Aiming for a maximum of five minutes downtime per year effectively limits downtime to very small events that are automatically resolved by monitoring systems. If a human is required to resolve the problem, they are not going to detect, identify and fix it within five minutes. The moment a human is needed, your five-nines are gone for the year.
Five-nines, or any percentage availability figure looks good in Service Level Agreements (SLAs). It is easy to understand, and 99.999% (or even 99.99%) are attractive figures. However SLAs can be very creative when dancing around five-nines. For example, Amazon's EC2 Cloud service offers 99.95% availability, with credits if this is not met. However it includes much of the expected fine-print:
Another SLA from a different company claimed 99.999% availability with credits and rebates when this was not met. However the fine print was again interesting. Credits and rebates were only paid after total outages exceeded one hour per month. Or in other words, the company really offered 99.85%, or two-nines availability.
- Events outside of Amazon's control are excluded.
- Scheduled outages are excluded.
- Downtime is measured from when the Cloud service is in a Region Unavailable state: i.e. when Amazon systems detect that the service is down.
- Downtime is measured monthly: last month's failure does not affect this month's statistics.

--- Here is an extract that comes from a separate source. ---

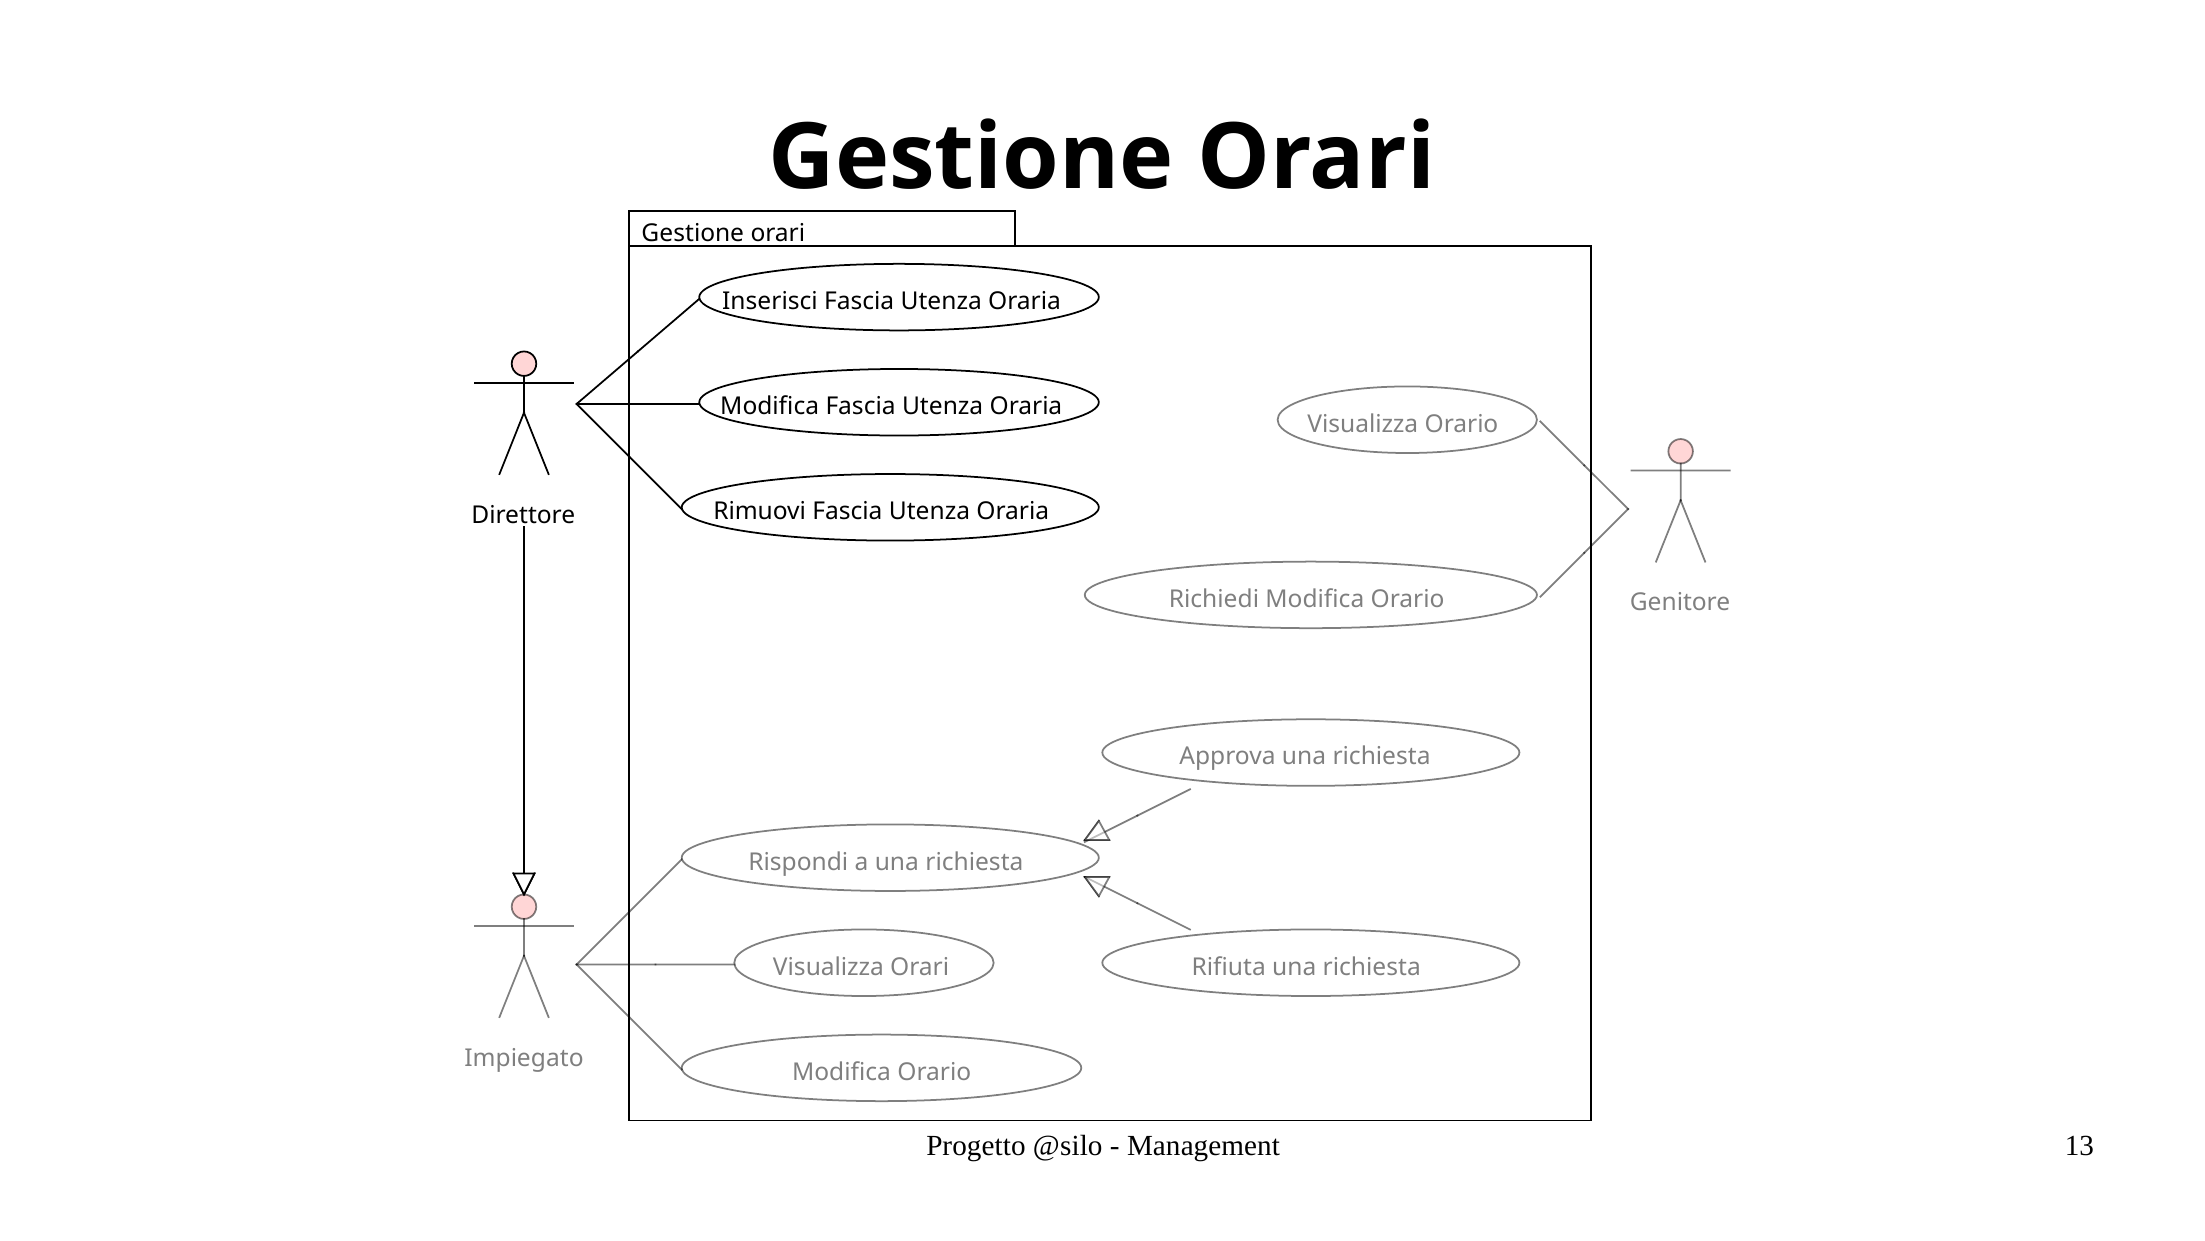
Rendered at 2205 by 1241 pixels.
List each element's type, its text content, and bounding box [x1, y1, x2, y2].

picture [400, 175, 1805, 1159]
title Gestione Orari [110, 49, 2095, 257]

Are Five-Nines Even Necessary?
A study by Compuware and Forrester Research in 2011 found an average business cost of US$14,000 per minute for mainframe outages. Using this figure, outages for systems with five-nines cost about US$73,500 per year. For systems with four-nines (99.99%, or 52.56 minutes downtime) this increases to US$735,000, and three-nines (99.9%, or 525.6 minutes) US$7.3 million. So a business case to improve availability from four to five-nines needs the extra hardware, software and resources to cost less than about US$660,000 per year. When we're talking about mainframe hardware and software, $660,000 doesn't buy much. A jump from three-nines to four-nines may save millions, and is a far easier business case.
Another question is: does the business really need such high availability? Here mainframes may be victims of their own reliability. If a system has no outages for two years, the business will expect and demand that this continue. But the fact remains that outages still happen. Just ask Air New Zealand in 2009, HSBC in 2011, or the Royal Bank of Scotland in 2013. Most businesses with mature mainframe-based applications have developed procedures in the case of an outage. For example, ATMs may provide limited service while the back-end host is unavailable. Similarly retail stores continue to have a manual way of accepting credit card payments.

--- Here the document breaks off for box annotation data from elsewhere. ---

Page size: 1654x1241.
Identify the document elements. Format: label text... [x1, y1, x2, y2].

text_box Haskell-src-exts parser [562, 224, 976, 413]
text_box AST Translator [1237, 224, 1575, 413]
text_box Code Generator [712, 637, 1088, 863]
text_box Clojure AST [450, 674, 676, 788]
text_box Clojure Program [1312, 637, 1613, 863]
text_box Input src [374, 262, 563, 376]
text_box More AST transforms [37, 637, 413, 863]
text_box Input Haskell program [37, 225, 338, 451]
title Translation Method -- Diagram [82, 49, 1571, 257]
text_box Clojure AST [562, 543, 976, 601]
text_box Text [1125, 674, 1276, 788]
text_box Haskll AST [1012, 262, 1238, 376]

The fact is that five-nines availability for an entire computing service is impossible to guarantee. There is too little room for error and Black Swan or unexpected events are impossible to eliminate. Many service providers advertising such five-nines availability use fine print to make it an easier target.
For many of those original 79% of respondents requiring five-nines availability for their critical systems, this many not be possible to cost-justify. Four-nines, or even three-nines may give them what they need for a far smaller price tag.